___ SOURCE EXTRACT ___
Will 'free' return the memory Immediately to the OS ?

I

Ian Collins

As per subject-line, thank-you

Why couldn't you just write

Will 'free' return the memory Immediately to the OS ?

Assuming there is an OS, Yes and no. It depends on how the OS works.
Memory is typically mapped to a process in pages and the allocator
allocates memory from these. Most operating systems will leave unused
pages mapped to the process unless they are needed elsewhere.
 
J

James Kuyper

As per subject-line, thank-you

The malloc family is often implemented by allocating large blocks from
the operating system, and handing out only a small portion of each block
at a time. free() cannot possibly return a block of memory to the OS
until all allocations from that block are free()'d, so you shouldn't
expect an immediate increase in memory available to other processes.

Even when free() could return a block of memory to the OS, it might not
choose to do so; the standard doesn't require it.

On many systems, it doesn't matter much whether or not the memory is
returned; if a sufficiently large block of memory remains unused for a
sufficiently long period of time, the OS may have means of detecting
that fact and swapping it out to disk, transparently to the user. The
memory needn't even have been free()d yet.
 
K

Keith Thompson

Raj Pashwar said:
As per subject-line, thank-you

Please include the question in the body of your message:

Will 'free' return the memory Immediately to the OS ?

Here's what the C standard says:

The free function causes the space pointed to by ptr to be
deallocated, that is, made available for further allocation.

It's unspecified whether "made available for further allocation"
means that it's returned to the OS. Typically it isn't.
Some implementations might return free()d memory to the OS, but
it's not practical to do so in all cases. For example, if you have
three allocated chunks of memory that happen to be contiguous, and
you free() the second one, it's likely to be difficult to remove
it from the current program's ownership while keeping its neighbors.
 
B

Ben Pfaff

The FAQ says:

7.25: I have a program which mallocs and later frees a lot of memory,
but I can see from the operating system that memory usage
doesn't actually go back down.

A: Most implementations of malloc/free do not return freed memory
to the operating system, but merely make it available for future
malloc() calls within the same program.
 
S

Stephen Sprunk

No [modern PC] OS is likely to have the capability to hand the run-time
library a chunk of memory smaller than the page size supported by the
memory management hardware. I don't know what this figure is nowadays,
but I'd guess maybe between 256K and 1M.

On x86, the page sizes are 4kB (normal) and 2MB/4MB (large), with the
latter depending on whether PAE is enabled. Other architectures vary.
You typically wouldn't be able to allocate from the operating system,
for example, a 30-byte chunk of memory.

Nor would you want them to, even if they were able, because that would
greatly increase the number of (relatively expensive) system calls.
___ INFORMATION GIVEN ___
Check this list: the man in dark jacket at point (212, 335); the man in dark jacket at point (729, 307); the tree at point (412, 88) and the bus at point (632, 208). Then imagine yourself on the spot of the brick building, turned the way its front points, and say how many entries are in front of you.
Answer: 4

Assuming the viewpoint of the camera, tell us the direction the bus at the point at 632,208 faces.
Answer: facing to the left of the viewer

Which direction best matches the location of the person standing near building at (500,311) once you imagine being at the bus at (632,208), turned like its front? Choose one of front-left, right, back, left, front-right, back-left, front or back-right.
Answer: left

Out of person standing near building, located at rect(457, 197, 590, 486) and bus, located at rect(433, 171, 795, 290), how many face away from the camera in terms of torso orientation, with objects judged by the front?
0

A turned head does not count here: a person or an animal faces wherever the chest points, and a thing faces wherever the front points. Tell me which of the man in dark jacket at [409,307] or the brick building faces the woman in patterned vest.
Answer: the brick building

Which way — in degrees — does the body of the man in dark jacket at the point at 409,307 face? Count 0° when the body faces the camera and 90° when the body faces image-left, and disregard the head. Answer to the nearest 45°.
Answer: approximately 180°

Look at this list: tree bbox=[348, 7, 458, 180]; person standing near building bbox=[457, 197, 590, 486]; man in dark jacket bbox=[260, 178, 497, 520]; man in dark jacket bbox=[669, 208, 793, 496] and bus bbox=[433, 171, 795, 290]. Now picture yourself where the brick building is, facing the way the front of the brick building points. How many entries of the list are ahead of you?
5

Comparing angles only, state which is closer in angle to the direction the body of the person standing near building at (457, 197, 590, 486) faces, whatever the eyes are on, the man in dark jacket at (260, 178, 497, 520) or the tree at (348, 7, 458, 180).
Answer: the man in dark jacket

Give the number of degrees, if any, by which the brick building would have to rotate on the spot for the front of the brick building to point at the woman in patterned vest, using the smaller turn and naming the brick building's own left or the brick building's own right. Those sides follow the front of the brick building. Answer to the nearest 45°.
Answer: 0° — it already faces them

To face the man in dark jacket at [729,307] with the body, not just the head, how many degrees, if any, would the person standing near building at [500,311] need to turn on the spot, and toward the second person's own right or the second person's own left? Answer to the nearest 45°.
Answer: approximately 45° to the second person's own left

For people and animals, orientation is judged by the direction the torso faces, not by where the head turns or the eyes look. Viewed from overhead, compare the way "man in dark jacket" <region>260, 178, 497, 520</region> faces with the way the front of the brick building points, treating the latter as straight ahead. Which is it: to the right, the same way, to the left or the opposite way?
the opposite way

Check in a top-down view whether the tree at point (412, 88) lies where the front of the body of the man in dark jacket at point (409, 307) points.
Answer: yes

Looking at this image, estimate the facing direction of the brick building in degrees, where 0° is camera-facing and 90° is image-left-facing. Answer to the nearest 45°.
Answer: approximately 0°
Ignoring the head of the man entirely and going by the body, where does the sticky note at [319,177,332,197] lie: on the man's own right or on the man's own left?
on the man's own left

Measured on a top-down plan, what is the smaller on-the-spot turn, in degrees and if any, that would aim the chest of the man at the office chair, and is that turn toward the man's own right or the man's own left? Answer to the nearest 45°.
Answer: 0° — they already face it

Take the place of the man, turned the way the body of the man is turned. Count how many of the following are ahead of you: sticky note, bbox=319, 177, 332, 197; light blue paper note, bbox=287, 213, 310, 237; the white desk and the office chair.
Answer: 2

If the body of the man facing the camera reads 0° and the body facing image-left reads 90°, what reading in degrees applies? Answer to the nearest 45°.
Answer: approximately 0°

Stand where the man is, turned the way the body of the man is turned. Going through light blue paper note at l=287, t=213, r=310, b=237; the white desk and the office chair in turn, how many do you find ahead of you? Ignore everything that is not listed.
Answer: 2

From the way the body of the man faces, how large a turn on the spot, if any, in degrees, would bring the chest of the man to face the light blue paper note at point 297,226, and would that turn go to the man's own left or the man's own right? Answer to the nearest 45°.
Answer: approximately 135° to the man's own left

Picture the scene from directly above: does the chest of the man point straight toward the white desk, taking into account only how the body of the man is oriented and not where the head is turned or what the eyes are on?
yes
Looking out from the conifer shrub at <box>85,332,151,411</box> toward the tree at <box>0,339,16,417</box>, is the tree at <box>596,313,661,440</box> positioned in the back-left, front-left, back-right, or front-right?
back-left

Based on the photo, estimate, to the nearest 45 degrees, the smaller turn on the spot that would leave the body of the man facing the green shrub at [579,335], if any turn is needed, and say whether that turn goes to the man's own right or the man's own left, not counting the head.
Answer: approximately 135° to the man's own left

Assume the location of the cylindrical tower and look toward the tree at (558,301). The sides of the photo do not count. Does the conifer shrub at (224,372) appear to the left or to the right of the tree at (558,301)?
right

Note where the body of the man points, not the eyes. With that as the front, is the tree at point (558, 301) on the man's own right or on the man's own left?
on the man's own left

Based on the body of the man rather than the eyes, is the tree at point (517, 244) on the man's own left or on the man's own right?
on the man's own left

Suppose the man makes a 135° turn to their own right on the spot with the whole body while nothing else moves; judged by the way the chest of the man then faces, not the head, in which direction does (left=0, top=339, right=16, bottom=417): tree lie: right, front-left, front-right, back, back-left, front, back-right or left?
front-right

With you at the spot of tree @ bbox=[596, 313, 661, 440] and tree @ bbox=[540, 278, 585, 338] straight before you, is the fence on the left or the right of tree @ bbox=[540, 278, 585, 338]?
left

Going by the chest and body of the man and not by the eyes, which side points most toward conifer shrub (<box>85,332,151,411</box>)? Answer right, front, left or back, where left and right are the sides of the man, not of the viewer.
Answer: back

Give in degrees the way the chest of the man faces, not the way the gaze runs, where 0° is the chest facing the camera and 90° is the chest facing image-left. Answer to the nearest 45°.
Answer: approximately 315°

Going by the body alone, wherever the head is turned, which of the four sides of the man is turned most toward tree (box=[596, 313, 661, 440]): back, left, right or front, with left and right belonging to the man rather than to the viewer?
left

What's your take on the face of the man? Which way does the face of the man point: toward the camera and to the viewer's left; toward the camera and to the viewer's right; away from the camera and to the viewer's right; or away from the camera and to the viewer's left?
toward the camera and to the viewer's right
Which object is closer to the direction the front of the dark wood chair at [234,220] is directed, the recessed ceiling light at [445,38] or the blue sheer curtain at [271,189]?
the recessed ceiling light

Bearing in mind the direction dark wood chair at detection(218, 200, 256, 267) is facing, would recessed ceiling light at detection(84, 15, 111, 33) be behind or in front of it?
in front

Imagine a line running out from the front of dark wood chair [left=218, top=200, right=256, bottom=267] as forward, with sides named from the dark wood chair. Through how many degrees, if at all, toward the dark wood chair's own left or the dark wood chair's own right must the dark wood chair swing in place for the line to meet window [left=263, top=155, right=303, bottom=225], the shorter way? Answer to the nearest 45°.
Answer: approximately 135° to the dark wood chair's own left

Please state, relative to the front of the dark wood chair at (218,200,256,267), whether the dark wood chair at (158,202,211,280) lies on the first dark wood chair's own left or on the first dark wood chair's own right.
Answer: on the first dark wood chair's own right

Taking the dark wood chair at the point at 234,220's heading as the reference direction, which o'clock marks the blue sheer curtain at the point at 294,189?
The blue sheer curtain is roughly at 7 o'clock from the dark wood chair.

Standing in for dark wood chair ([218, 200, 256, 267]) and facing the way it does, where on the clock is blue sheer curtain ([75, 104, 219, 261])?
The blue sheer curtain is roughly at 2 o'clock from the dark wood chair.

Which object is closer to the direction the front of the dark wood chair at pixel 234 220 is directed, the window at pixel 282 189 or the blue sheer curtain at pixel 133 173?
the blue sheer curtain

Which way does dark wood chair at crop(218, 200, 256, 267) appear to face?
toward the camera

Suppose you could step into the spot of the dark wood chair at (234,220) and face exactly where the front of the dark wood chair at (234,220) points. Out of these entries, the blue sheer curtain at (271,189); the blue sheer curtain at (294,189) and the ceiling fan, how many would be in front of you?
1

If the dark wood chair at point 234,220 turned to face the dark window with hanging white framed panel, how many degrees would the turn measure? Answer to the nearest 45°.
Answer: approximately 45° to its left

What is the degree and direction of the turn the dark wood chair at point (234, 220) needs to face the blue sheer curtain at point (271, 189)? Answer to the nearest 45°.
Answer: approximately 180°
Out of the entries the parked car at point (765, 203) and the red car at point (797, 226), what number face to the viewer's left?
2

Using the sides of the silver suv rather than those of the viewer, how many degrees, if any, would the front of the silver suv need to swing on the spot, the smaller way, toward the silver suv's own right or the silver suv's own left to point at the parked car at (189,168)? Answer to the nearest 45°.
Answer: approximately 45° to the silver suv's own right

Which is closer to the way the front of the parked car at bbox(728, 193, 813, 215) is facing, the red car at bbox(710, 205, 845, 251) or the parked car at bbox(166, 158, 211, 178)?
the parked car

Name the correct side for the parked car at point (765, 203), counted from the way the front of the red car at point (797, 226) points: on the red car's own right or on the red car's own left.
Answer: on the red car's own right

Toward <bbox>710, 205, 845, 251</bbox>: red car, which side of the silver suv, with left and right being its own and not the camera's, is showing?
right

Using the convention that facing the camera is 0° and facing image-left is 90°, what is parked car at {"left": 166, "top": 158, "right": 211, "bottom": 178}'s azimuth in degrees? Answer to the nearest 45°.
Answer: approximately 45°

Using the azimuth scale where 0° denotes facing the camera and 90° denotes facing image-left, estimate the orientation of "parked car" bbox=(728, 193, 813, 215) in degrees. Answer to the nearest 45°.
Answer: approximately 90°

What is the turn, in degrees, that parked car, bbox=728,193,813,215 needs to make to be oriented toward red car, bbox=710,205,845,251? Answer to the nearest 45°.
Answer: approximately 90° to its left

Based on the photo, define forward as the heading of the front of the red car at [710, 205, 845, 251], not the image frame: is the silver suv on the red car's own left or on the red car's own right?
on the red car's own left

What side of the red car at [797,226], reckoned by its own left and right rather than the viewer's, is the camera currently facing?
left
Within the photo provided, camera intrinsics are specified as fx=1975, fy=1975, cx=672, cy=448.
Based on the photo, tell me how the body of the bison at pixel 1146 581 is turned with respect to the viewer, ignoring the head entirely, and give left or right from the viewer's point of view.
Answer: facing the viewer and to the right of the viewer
___
AIM OF THE EXERCISE:
Reproduce word for word the part of the thread about freeing memory that begins at the words "Keith Thompson" and stops after "for further allocation.". The items here were gathered from a separate source.

RESPONSE:
Keith Thompson

Raj Pashwar said:
As per subject-line, thank-you

Please include the question in the body of your message:

Will 'free' return the memory Immediately to the OS ?

Here's what the C standard says:

The free function causes the space pointed to by ptr to be
deallocated, that is, made available for further allocation.